WHAT YOU ARE ASKED TO DO: From the entries below, list each line with "rounded".

INFORMATION PROVIDED:
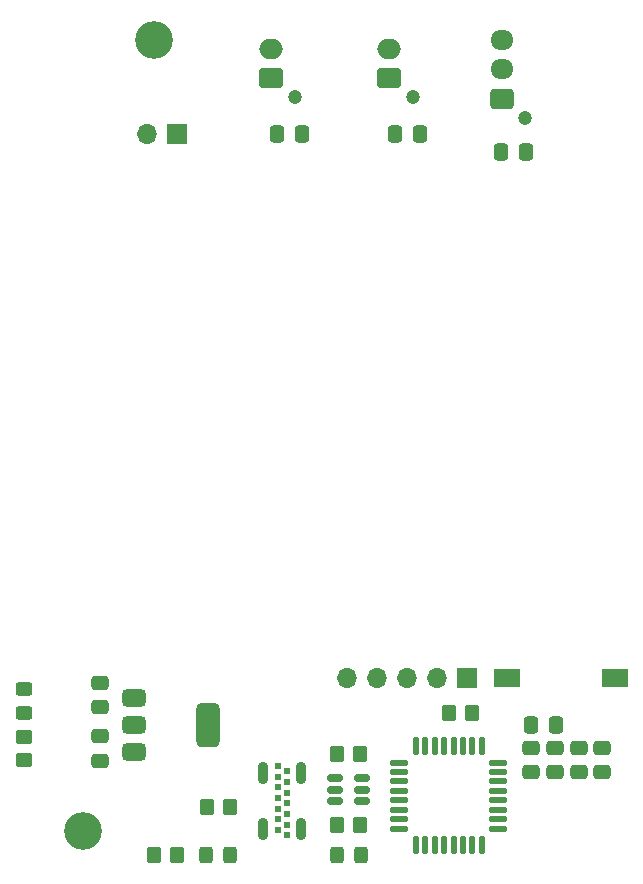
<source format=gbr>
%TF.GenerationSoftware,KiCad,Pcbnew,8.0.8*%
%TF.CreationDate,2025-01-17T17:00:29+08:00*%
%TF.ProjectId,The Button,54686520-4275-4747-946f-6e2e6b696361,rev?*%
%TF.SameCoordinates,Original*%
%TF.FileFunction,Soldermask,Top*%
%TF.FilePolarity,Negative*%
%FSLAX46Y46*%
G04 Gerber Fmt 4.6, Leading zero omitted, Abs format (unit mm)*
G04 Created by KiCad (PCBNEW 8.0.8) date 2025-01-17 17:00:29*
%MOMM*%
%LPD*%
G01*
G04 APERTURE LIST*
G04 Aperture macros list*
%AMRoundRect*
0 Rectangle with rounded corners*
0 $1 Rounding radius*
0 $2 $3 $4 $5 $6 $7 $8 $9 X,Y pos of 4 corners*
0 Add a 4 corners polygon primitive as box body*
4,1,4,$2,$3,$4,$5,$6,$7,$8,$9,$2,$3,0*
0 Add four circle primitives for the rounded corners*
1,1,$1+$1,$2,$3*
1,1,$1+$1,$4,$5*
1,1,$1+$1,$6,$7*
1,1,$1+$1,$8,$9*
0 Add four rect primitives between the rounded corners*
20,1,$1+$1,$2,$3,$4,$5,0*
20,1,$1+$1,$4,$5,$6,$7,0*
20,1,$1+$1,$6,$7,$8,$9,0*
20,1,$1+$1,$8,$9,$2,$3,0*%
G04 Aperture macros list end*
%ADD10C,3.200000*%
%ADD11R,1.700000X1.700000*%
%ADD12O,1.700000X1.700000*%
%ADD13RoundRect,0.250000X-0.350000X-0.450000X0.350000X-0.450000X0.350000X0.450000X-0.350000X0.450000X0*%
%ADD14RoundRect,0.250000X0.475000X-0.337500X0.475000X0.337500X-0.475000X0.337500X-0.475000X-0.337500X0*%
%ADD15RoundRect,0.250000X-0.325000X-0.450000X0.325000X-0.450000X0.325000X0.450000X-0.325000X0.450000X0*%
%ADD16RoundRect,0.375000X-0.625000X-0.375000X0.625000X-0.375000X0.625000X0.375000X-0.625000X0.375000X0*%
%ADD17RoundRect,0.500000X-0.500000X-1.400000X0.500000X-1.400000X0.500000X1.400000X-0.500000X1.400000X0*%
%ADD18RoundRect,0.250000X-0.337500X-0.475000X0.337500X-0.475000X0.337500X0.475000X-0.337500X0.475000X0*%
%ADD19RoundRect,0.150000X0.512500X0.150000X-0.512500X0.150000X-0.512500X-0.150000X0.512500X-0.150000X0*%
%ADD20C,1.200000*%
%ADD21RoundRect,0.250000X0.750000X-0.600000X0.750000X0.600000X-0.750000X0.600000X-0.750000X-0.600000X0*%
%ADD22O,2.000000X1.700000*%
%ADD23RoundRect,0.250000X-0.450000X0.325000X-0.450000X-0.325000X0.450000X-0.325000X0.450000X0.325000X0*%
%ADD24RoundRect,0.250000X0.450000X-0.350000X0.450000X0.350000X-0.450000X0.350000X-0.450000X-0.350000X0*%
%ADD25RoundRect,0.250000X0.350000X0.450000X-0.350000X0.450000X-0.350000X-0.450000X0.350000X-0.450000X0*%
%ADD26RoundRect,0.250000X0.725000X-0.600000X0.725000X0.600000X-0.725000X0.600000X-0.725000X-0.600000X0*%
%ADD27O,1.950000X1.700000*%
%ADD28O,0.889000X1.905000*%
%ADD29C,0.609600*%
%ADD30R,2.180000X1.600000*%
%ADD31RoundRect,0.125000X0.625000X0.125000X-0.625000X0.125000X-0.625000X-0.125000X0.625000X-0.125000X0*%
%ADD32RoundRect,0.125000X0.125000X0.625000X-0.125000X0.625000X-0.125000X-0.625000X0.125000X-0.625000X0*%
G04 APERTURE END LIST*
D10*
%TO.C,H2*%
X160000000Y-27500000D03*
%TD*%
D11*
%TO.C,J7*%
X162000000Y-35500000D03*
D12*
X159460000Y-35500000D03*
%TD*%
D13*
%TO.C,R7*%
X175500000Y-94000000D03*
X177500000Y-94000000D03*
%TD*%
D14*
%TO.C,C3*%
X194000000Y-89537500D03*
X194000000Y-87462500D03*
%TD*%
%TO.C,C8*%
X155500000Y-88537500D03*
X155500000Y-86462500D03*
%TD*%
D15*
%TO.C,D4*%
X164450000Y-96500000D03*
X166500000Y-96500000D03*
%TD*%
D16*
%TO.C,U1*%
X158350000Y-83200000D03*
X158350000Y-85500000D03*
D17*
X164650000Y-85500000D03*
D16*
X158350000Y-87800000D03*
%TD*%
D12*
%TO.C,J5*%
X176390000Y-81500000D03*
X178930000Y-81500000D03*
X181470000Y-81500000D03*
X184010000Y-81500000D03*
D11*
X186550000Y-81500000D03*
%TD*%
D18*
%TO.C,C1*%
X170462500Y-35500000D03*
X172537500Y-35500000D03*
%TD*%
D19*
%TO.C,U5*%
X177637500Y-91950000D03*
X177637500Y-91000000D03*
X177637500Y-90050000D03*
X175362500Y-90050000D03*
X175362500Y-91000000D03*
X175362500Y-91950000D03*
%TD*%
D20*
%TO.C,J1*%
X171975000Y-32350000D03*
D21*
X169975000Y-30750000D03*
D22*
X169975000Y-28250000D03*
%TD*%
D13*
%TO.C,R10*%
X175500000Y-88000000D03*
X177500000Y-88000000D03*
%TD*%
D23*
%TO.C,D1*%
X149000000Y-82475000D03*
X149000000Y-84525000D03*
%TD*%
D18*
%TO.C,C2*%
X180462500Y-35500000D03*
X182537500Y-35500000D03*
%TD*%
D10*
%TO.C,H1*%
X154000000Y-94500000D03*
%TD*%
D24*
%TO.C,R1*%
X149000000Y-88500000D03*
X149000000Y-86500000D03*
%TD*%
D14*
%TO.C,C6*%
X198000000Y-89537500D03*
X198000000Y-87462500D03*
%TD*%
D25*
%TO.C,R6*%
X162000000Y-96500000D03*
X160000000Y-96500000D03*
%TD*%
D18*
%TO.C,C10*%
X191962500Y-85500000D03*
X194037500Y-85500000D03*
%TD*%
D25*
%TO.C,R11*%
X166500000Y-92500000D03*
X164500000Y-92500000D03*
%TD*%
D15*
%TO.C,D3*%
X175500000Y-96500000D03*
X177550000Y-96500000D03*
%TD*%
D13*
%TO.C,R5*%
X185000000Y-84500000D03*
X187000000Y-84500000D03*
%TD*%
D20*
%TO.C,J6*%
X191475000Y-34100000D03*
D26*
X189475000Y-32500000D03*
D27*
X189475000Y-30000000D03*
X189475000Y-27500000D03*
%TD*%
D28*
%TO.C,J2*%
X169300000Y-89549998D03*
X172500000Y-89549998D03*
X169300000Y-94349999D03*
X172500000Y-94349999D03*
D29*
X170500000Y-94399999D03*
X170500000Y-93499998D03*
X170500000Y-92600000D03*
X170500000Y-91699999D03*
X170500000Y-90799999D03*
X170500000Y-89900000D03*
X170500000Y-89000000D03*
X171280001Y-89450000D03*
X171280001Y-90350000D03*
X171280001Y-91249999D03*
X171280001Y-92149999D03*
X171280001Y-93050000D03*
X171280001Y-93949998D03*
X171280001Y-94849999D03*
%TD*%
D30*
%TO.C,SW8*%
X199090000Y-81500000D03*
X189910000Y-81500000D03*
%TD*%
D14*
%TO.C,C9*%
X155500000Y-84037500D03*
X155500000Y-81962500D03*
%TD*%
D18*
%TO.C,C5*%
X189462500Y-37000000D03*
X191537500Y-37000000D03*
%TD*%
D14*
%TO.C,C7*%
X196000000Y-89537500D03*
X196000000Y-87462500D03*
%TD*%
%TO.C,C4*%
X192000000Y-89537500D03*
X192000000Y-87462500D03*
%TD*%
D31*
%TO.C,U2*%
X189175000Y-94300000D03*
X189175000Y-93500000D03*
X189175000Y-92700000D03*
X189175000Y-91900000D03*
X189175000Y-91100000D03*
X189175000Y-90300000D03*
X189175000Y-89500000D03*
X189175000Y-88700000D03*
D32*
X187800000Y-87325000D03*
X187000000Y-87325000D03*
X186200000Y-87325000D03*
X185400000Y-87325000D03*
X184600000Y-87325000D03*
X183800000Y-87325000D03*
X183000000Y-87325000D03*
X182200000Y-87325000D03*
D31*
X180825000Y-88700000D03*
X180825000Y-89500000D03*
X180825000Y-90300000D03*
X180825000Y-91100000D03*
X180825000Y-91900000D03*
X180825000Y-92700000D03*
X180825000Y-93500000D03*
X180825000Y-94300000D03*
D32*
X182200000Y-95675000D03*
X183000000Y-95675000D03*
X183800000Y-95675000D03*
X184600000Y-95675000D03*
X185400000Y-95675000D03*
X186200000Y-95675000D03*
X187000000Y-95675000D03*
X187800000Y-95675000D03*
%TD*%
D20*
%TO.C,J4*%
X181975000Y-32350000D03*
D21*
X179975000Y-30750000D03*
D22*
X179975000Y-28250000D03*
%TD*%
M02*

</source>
...
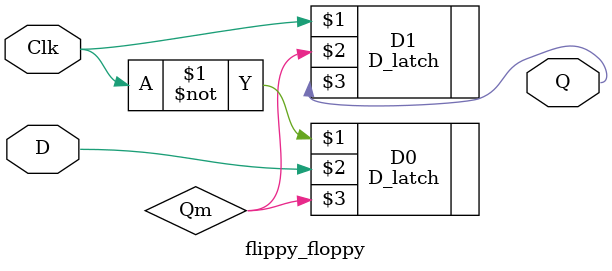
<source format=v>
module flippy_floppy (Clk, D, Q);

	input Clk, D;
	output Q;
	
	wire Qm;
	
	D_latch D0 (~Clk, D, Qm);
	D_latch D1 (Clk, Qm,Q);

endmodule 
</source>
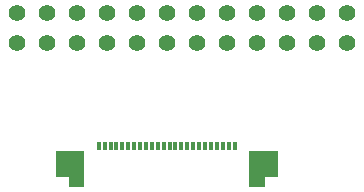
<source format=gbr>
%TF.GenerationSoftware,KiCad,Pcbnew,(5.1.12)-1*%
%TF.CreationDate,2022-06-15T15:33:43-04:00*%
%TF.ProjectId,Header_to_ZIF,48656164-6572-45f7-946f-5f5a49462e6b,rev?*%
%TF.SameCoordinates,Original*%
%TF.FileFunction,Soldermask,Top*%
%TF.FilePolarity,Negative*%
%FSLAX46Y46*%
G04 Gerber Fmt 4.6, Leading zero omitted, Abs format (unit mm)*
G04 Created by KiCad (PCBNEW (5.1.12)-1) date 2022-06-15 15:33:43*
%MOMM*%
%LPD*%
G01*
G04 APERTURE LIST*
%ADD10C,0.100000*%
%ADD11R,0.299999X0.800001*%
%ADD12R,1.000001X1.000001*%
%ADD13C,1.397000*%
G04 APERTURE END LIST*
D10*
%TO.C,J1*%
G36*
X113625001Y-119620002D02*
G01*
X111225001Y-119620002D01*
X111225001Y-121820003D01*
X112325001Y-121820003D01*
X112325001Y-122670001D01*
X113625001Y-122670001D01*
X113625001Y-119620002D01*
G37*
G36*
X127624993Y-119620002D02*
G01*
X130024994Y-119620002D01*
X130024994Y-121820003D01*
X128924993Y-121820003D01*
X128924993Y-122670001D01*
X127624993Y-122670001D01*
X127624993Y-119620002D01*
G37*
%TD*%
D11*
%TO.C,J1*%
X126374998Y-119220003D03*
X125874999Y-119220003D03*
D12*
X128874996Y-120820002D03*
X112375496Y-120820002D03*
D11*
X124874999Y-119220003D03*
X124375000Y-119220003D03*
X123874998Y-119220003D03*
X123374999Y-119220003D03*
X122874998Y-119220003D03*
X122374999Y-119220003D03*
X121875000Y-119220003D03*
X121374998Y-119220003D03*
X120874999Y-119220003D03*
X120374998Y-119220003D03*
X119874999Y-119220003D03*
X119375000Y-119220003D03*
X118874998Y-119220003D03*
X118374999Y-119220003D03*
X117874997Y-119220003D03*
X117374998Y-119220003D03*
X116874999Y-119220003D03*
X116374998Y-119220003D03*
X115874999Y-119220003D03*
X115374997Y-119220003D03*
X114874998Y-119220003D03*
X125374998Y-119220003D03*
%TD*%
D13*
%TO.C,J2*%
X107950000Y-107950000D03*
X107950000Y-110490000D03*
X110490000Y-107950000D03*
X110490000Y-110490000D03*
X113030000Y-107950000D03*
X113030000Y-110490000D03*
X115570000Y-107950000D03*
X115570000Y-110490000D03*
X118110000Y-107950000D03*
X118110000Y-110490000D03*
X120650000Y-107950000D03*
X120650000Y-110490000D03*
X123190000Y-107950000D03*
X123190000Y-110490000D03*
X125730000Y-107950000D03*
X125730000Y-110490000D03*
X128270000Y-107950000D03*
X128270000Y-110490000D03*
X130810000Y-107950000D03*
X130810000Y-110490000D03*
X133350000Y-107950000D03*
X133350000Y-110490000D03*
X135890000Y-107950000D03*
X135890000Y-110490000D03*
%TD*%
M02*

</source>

TASK RESPONSE:
0 Rectangle with rounded corners*
0 Add four circle primitives for the rounded corners*
0 Add four rect primitives between the rounded corners*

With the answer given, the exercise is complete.